### BRANO:
▼

Ricordando la Naksa del 1967

Ramallah – WAFA. Il 5 di giugno del 1967, lo stato occupante israeliano lanciò un attacco preventivo contro Egitto, Giordania, Iraq e Siria. Dopo che ebbe colpito le difese aeree di questi paesi, Israele conquistò Gerusalemme Est, Cisgiordania e Gaza, così come le Alture del Golan siriane e la penisola egiziana del Sinai.

Vent’anni dopo essere stato riconosciuto come stato indipendente sulle rovine della Palestina storica, Israele iniziò un’occupazione che sarebbe diventata la più lunga della storia moderna. In quanto tale, Israele prese il controllo dell’ultimo 22% della Palestina storica che non fu in grado di occupare nel 1948.

▲

[Record di origine]
▼

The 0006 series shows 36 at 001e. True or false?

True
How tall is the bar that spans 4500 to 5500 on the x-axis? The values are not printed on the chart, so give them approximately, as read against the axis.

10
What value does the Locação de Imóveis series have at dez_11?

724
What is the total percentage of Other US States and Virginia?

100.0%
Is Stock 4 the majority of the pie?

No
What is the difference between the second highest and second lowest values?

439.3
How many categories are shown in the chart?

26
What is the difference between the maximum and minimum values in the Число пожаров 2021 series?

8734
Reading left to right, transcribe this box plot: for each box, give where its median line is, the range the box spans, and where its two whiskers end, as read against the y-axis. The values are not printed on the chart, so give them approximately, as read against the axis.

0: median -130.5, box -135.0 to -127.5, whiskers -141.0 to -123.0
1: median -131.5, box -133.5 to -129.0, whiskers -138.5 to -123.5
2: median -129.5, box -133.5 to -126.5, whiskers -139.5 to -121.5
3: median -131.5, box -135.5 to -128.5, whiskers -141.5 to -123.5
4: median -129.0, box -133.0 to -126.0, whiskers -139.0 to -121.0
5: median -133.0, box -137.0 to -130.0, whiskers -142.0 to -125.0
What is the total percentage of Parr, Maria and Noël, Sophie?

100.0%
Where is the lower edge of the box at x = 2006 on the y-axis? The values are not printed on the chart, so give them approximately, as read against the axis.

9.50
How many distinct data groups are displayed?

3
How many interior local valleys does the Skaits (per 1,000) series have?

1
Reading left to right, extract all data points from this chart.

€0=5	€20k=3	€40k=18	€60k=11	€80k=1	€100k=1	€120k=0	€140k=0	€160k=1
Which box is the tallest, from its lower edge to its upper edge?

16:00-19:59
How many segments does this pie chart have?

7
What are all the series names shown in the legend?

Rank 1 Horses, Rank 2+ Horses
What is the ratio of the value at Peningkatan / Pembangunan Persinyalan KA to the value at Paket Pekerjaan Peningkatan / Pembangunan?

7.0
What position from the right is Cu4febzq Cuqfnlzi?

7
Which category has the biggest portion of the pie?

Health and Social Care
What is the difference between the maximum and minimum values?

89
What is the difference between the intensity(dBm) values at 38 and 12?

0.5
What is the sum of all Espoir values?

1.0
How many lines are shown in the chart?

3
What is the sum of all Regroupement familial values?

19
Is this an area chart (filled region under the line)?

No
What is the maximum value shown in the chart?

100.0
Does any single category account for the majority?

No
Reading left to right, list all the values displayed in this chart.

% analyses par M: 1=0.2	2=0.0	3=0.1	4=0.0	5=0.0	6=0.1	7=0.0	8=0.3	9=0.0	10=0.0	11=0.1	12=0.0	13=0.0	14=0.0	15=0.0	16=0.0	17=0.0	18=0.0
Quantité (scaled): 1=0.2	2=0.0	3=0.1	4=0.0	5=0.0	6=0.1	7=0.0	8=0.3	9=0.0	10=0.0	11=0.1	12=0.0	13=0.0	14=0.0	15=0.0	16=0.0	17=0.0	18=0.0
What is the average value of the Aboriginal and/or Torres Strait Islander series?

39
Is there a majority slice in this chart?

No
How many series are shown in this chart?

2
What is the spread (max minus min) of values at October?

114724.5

▲

### ATTIVITÀ:
Riproduci parola per parola il brano sulla Naksa del 1967, cominciando da "Ricordando la Naksa" e proseguendo fino a "egiziana del Sinai.".

### RISPOSTA:
Ricordando la Naksa del 1967

Ramallah – WAFA. Il 5 di giugno del 1967, lo stato occupante israeliano lanciò un attacco preventivo contro Egitto, Giordania, Iraq e Siria. Dopo che ebbe colpito le difese aeree di questi paesi, Israele conquistò Gerusalemme Est, Cisgiordania e Gaza, così come le Alture del Golan siriane e la penisola egiziana del Sinai.